Schulen können die App im Unterricht nutzen
Nun gilt es, die App und ihren Wissensschatz bekannt zu machen. Sabine Weißenberg von der Volkshochschule, die das Projekt „Demokratie leben“ koordiniert, möchte sich dafür einsetzen, dass viele Schulen die App im Unterricht nutzen.
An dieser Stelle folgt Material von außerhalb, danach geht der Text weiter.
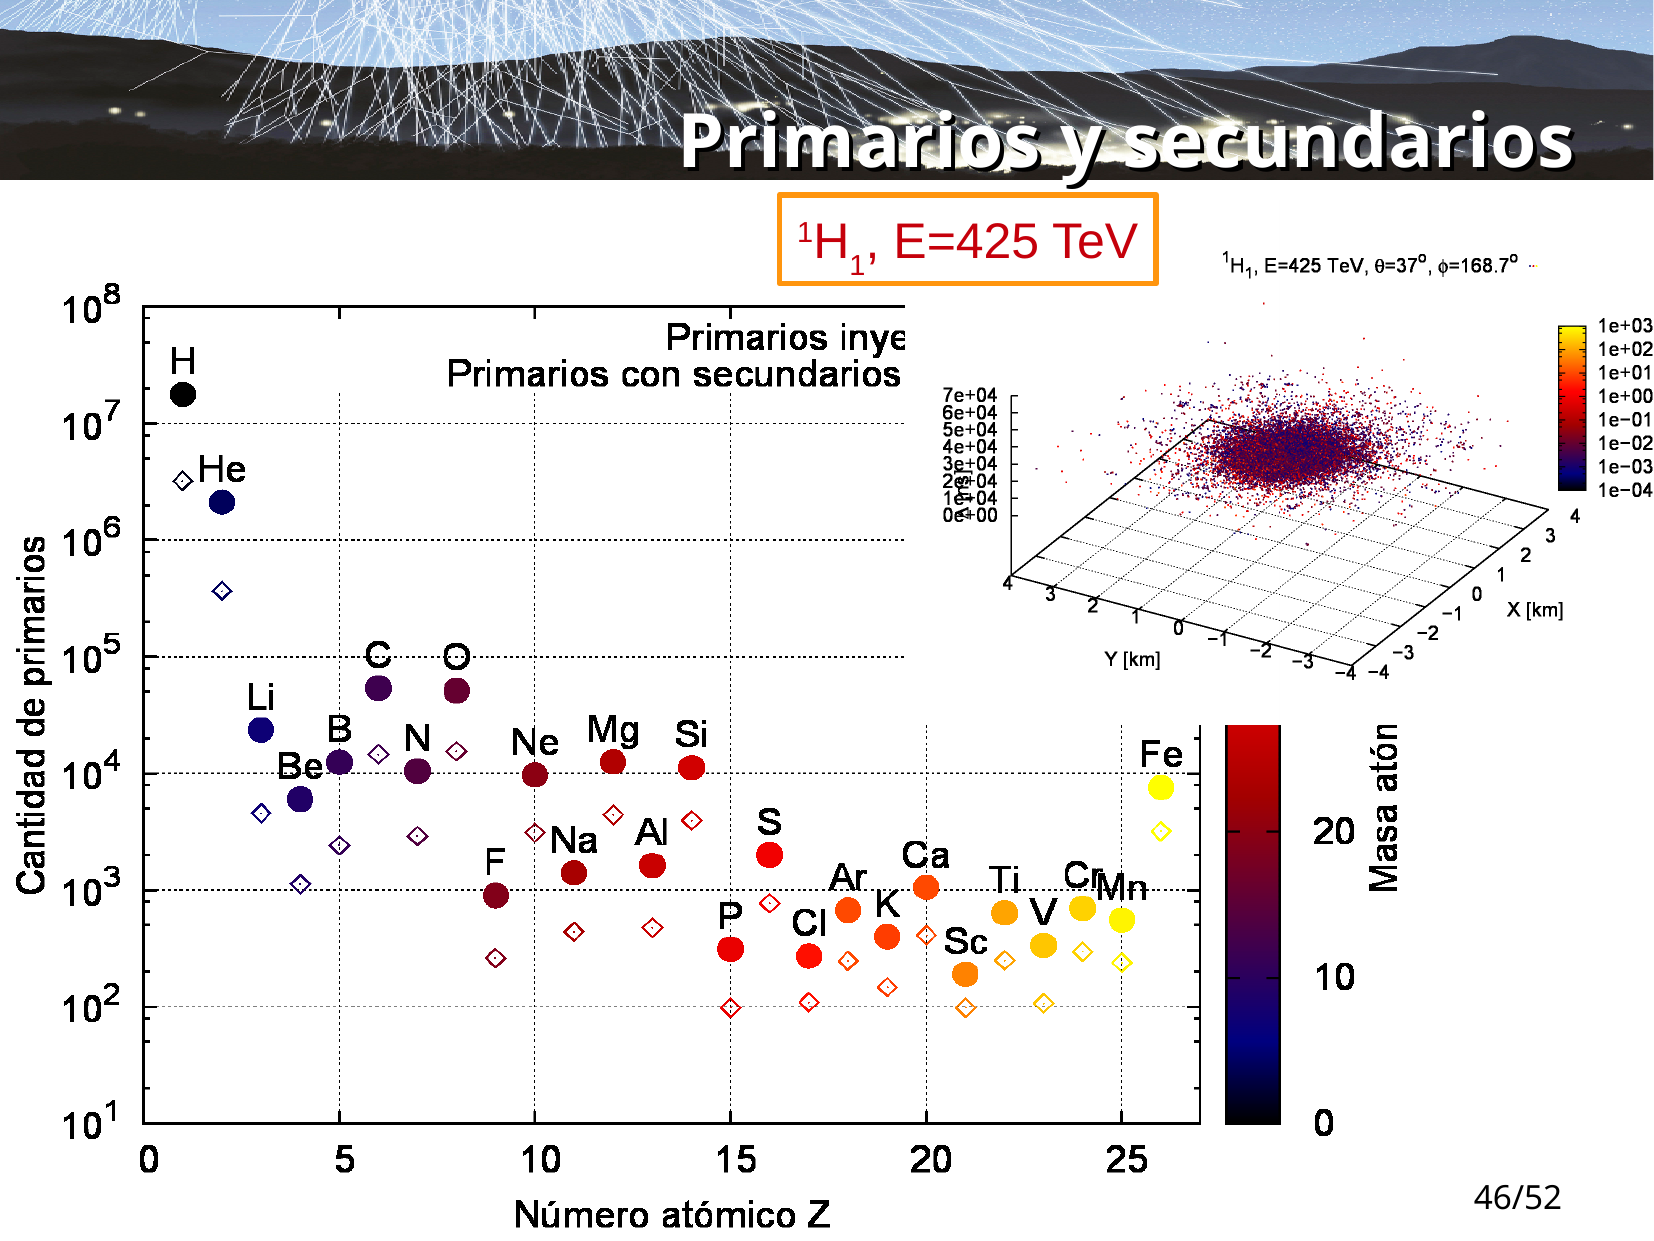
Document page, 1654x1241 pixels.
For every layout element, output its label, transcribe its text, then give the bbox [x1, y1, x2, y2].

picture [0, 0, 1654, 180]
picture [0, 200, 1654, 1241]
title Primarios y secundarios [86, 49, 1575, 226]
text_box 1H1, E=425 TeV [779, 194, 1157, 284]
Auf 60 Spuren soll diese noch anwachsen, sagt Barbara Keimer. „Viele Themen müssten noch erforscht werden, zum Beispiel das Schicksal der Euthanasie-Opfer oder der Zeugen Jehovas in Herten.“ Unlängst hat sie neues Aktenmaterial der Gestapo (Geheime Staatspolizei) zur Auswertung erhalten. Auch eine Zusammenarbeit mit dem Marler Stadtarchiv strebt sie an, denn dort schlummern Informationen über die NS-Zeit in Bertlich. Der Ortsteil gehörte bis 1975 zum Amt Marl. Barbara Keimer: „Die Arbeit wird uns nicht ausgehen.“
Die Web-App ist online für alle Endgeräte (PC, Smartphone, Tablet) aufrufbar.
Dieser Artikel wurde erstmals am 3. Juli 2021 veröffentlicht.